Disclaimer: The characters belong to the Great and Almighty Terry Pratchett (except for Father Akria).

Chapter 1: Verbum Veritastic

"Ridcully, what in the name of Disc are you doing?!?" the Dean shouted as the Archchancellor lifted his bed up on it's side, thus effectively knocking the Dean's head on the floor and causing him mild concussion.

"Get up, you fool, Rincewand-"

"Rincewind, Archchancellor, you remember, not Rincewand."

"I bloody well don't care, excuse my Klatchian, whether his name's Rincewind or… or… or Uooga Booga as long you get out of bed right NOW!!! He's stolen the Verbum Veritastic!"

"The what Archchancellor?"

"The bloody Word of Truth, you idiot!"

THAT made the Dean sit right up.

"AAARRGHHHH!"

"Yes it's that bad."

"No, Archchancellor, I just sat on my comb!!!"

Ridcully gave up at this, whacked the Dean across his head with his oaken staff and marched out of the room.

Pausing only to consider why the boss always has a difficult life.

"Hahahahahaha…"

"Rincewind, how splendid to see you again!" shouted Twoflower, the most naïve tourist on the Disc (in fact the only tourist on the Disc) as he saw his old friend and guide, Rincewind.

"What? Oh yeah, COWER AND GROVEL MERE MORTAL, FOR YOU ARE IN THE PRESENCE OF A GOD IN HUMAN FORM!"

"Really? You mean like Lady Lu-"

"Don't say it!" Rincewind shouted out of force of habit. (It should be noted that the once hopelessly inept wizard was now 6 foot tall, weighed 180 pounds, and above all, was practically all-powerful. So much for progress. Cavemen were like that and they lived maybe 10,000 years ago.)
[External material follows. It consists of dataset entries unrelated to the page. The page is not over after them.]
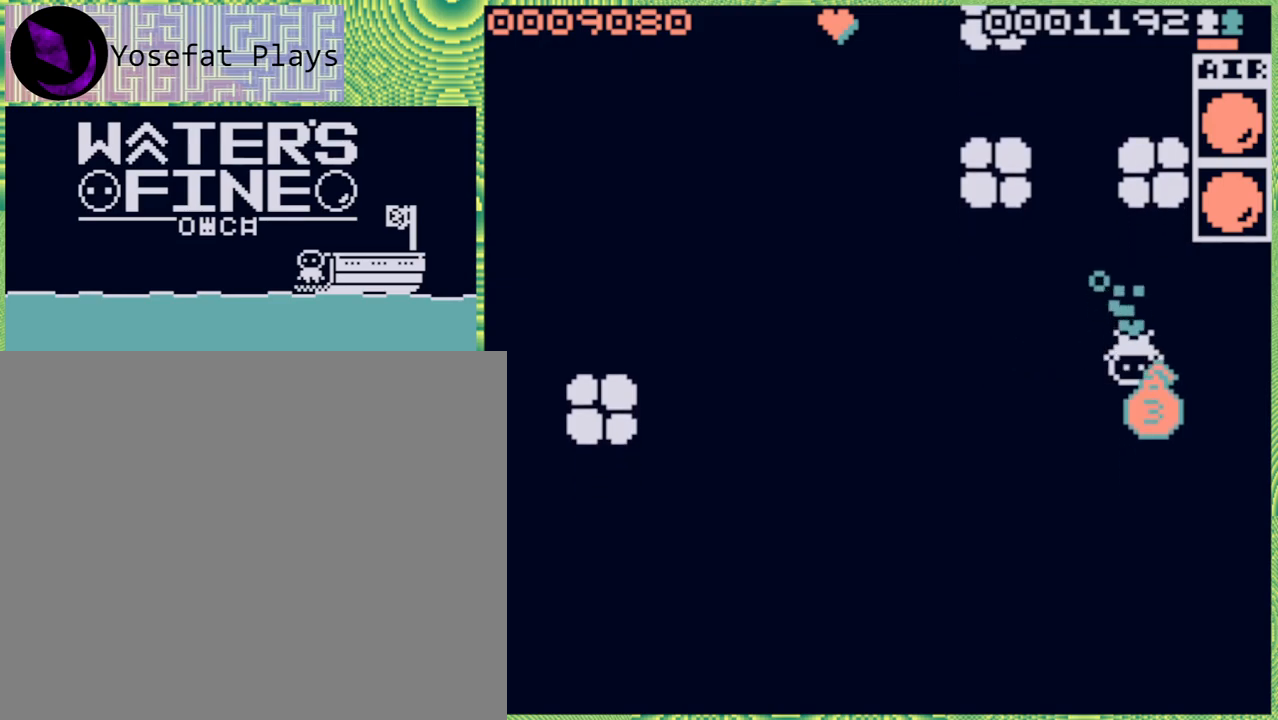
{"buttons": ["Y"], "left_stick": "center", "right_stick": "center", "events": [[17, "left_stick", "center"], [200, "Y", "down"]]}
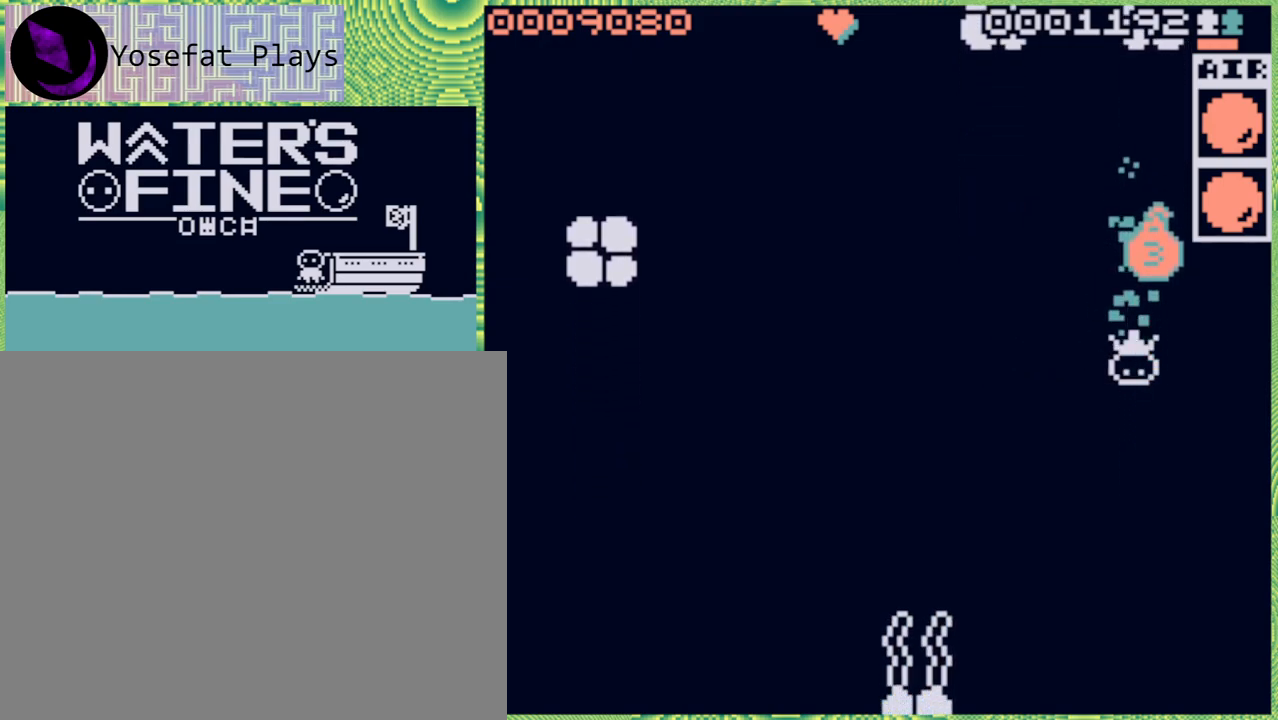
{"buttons": [], "left_stick": "center", "right_stick": "center", "events": [[317, "Y", "up"]]}
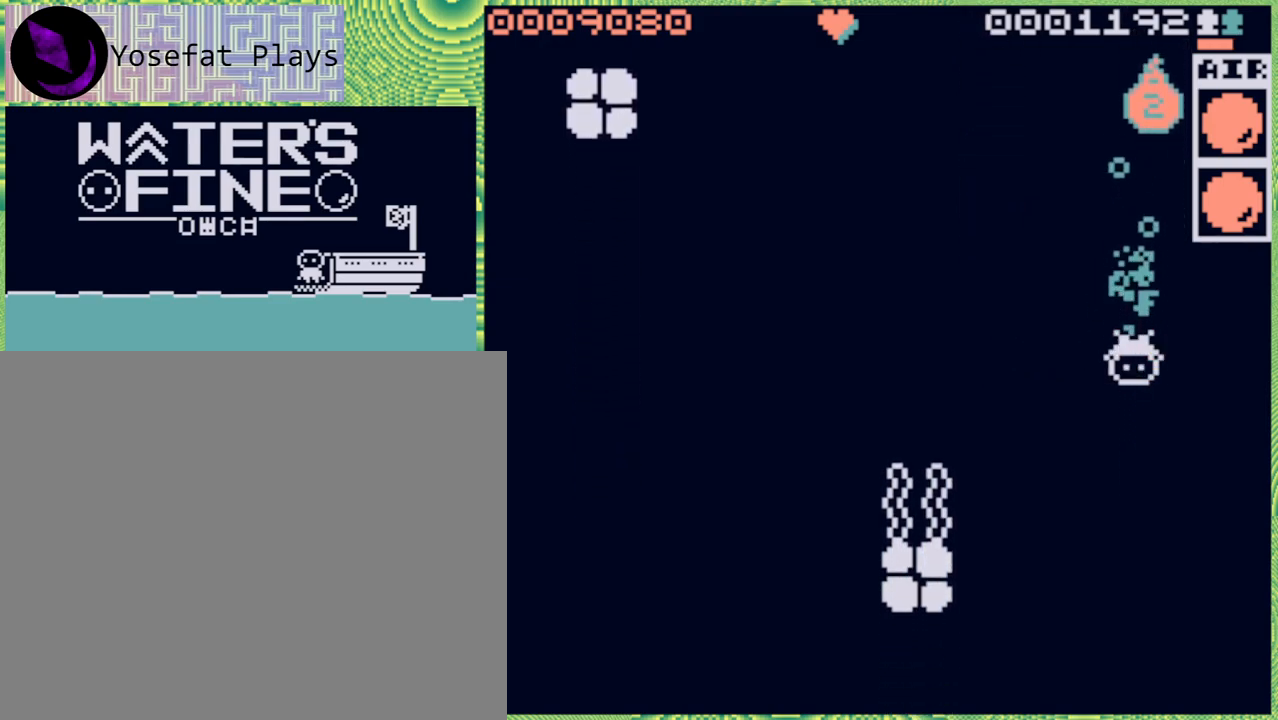
{"buttons": ["Y"], "left_stick": "center", "right_stick": "center", "events": [[350, "Y", "down"]]}
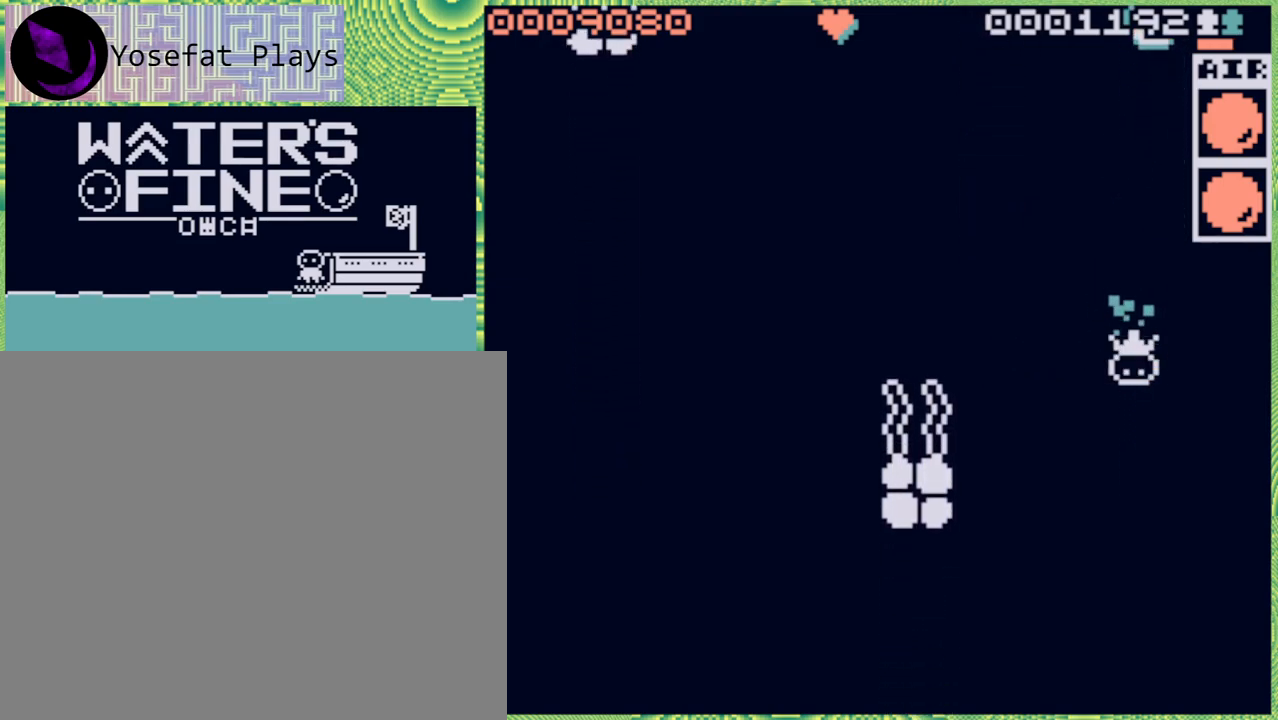
{"buttons": ["Y"], "left_stick": "center", "right_stick": "center", "events": []}
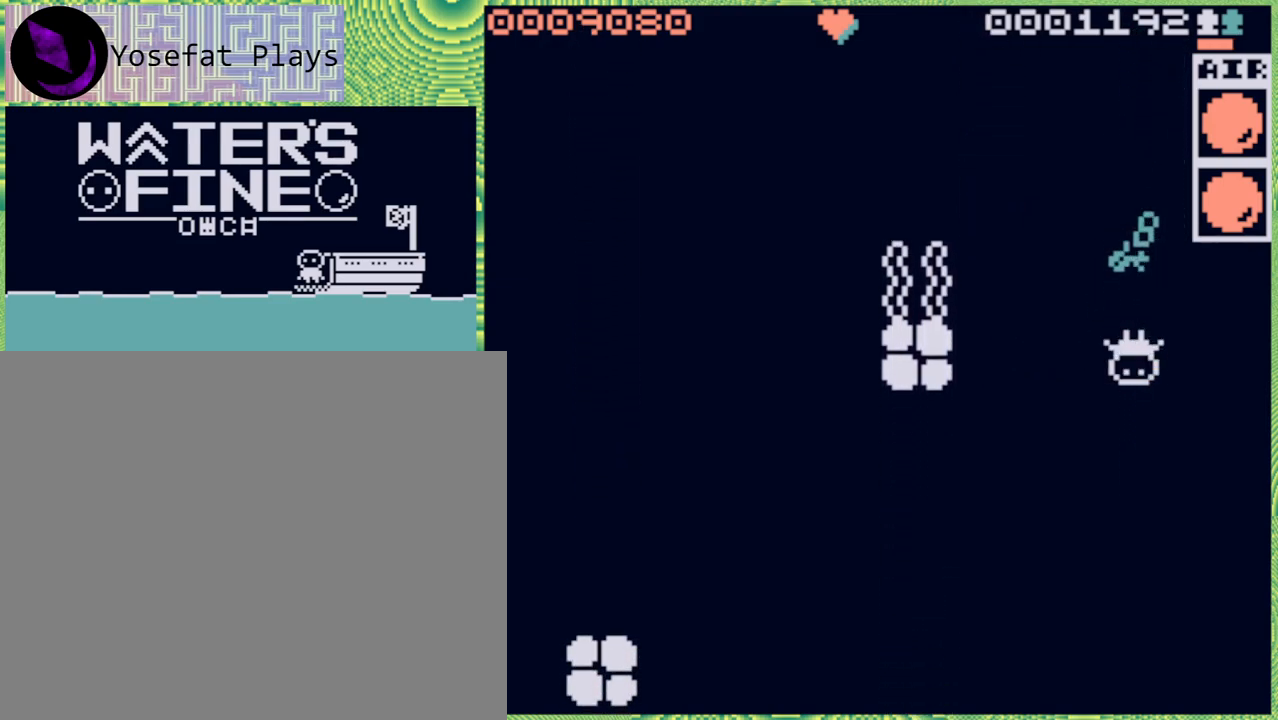
{"buttons": ["Y"], "left_stick": "left", "right_stick": "center", "events": [[183, "left_stick", "left"]]}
'Maybe I just wasn't cut out to be a Dark Lord' he thought grimly. 'I mean, I don't have the location or the sheer mind-dulling evil like Evil Harry Dread. I'm a failure. But at least I'm a failure that can blast that blasted Twoflower into oblivion.'

So he did.

As Rincewind left, laughing at the grim remains of Twoflower's body.

"Why did he do that? I mean, I was going to pay him that… 476 day overtime. And I was just going to offer him some tea."

I FIND IT'S BEST NOT TO WORRY ABOUT THAT. BY THE WAY, WAR IS STILL WAITING FOR YOU TO DECIDE WHETHER YOU'RE GOING TO FOLD OR NOT ON CRIPPLE MR ONION.

"Oh, tell him that I will fold. No, I mean, I'll tell him myself. Or maybe I won't fold. Or…

Death grinned. He was going to enjoy these fanfics.